### [TEXT SHOWN]

--- START ---

Finished jobs ending up as failed with SolidQueue::Processes::ProcessPrunedError
Hey there 👋
We're seeing an issue where some finished jobs are unexpectedly ending up in the failed jobs morgue with the following error:
SolidQueue::Processes::ProcessPrunedError
some other jobs genuinely fail, but we're concerned about the false positives: finished jobs incorrectly marked as failed.
This is creating noise in our monitoring and makes it harder to distinguish real failures from completed jobs.
Any insight into why this might be happening, or how we can prevent it, would be greatly appreciated!
Thanks in advance!
rails (7.2.2.1) ruby (3.3.0) solid_queue (1.1.0)
Hey @ericwecasa, sorry about this! When you say they jobs are finished, what do you mean exactly?
Hi @rosa, the finished_at value is solid_queue_jobs table is filled out.
FYI, not sure if this information is relevant, we use the gem mission-control as a dashboard
Hey @ericwecasa, so sorry for the delay! I missed that last comment 😳
This is really strange! I can't imagine how this can happen, because for a job to fail with a ProcessPrunedError, its associated claimed_execution needs to exist and be associated with a process that has been pruned (found dead). This is the only place where jobs are failed in that way. However, a job is marked as finished in the same transaction as its claimed execution is deleted. This is why I was asking what you meant by finished, because I assumed it wouldn't be that the job had finished_at set.
The next time you get one of those, could you get screenshots of all the data of the failed job from Mission Control?

--- END ---

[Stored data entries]
--- START ---

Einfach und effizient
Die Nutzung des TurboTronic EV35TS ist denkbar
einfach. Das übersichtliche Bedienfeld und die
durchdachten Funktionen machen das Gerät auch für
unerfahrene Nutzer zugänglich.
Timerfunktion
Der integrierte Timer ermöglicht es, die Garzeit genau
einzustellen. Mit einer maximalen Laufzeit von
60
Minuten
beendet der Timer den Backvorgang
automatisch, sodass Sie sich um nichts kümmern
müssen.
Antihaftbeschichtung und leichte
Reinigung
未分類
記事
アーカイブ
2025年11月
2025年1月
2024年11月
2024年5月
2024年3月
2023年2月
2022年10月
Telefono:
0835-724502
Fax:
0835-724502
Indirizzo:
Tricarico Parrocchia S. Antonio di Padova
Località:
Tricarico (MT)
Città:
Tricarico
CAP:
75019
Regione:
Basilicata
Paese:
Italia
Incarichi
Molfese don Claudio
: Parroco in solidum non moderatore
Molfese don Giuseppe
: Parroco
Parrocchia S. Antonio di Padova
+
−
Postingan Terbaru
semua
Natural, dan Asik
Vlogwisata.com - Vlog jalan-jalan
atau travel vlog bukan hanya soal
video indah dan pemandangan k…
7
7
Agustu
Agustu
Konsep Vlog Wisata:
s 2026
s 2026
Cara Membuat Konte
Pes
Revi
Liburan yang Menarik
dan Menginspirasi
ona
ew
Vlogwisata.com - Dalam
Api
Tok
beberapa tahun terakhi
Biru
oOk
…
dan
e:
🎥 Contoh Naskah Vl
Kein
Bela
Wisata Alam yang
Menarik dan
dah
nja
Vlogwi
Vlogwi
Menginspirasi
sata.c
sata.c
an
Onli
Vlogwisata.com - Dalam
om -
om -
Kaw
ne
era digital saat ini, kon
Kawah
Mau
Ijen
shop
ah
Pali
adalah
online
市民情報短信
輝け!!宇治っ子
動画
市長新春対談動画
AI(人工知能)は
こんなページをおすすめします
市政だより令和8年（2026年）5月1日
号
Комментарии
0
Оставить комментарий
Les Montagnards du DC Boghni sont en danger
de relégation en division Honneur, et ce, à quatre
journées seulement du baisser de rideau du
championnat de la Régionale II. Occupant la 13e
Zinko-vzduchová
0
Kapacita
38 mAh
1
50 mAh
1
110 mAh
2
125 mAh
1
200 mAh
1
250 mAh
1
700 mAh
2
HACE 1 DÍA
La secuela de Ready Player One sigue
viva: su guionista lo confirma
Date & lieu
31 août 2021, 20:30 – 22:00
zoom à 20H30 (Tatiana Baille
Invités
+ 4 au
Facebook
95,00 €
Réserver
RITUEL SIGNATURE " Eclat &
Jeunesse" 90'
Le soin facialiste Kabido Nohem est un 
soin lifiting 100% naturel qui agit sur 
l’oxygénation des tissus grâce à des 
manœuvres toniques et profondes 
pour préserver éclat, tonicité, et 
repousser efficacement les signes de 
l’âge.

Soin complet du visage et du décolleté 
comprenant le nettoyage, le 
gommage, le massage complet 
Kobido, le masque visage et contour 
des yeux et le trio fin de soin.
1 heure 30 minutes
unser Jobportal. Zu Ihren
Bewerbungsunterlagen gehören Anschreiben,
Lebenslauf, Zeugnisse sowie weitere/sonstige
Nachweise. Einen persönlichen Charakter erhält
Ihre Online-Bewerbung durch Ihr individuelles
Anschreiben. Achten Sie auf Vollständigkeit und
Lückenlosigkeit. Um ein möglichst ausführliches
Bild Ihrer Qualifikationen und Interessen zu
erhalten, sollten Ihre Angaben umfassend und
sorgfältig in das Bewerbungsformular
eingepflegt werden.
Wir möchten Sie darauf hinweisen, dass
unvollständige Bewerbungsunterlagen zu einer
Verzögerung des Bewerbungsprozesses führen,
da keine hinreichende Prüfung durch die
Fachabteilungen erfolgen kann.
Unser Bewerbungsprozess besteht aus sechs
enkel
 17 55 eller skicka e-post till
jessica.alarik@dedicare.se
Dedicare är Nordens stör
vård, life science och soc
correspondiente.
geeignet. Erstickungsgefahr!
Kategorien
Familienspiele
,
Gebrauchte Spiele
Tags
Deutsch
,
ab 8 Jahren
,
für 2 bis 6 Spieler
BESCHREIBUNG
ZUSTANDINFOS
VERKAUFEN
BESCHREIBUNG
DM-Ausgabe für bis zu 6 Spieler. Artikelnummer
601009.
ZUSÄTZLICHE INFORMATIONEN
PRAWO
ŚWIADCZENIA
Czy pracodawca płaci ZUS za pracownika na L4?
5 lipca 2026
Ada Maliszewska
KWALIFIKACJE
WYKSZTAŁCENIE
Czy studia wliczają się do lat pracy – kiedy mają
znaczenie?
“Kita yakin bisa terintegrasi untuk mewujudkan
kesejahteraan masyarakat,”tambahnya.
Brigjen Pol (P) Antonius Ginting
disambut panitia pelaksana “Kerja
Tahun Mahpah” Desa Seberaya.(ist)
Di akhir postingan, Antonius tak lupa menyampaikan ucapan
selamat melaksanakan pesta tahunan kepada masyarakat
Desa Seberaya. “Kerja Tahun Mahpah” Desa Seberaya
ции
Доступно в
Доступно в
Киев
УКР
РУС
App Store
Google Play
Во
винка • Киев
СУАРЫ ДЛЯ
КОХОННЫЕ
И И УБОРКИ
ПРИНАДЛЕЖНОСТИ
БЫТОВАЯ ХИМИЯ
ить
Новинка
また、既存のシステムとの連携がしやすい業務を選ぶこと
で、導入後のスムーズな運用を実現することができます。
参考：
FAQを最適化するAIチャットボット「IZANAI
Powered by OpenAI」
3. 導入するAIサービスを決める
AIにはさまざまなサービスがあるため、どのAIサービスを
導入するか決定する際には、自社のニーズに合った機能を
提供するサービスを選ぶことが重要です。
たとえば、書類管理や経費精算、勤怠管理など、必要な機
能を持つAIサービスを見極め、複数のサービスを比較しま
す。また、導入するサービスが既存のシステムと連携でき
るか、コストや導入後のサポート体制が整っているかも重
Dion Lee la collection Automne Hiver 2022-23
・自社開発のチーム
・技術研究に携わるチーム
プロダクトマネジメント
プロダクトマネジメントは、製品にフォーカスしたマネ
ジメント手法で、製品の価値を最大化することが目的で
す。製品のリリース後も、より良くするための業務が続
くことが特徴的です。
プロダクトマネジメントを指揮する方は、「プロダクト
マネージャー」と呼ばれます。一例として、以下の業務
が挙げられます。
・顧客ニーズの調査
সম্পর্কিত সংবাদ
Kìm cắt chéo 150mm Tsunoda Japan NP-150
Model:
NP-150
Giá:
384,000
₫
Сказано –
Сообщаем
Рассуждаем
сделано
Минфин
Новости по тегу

--- END ---

### [WORK REQUIRED]
In the thread about Solid Queue jobs failing with ProcessPrunedError, which other operation happens in the same transaction that marks a job as finished? These entries were taken from a different source than the thread.

### [WRITTEN RESPONSE]
The job's claimed execution is deleted.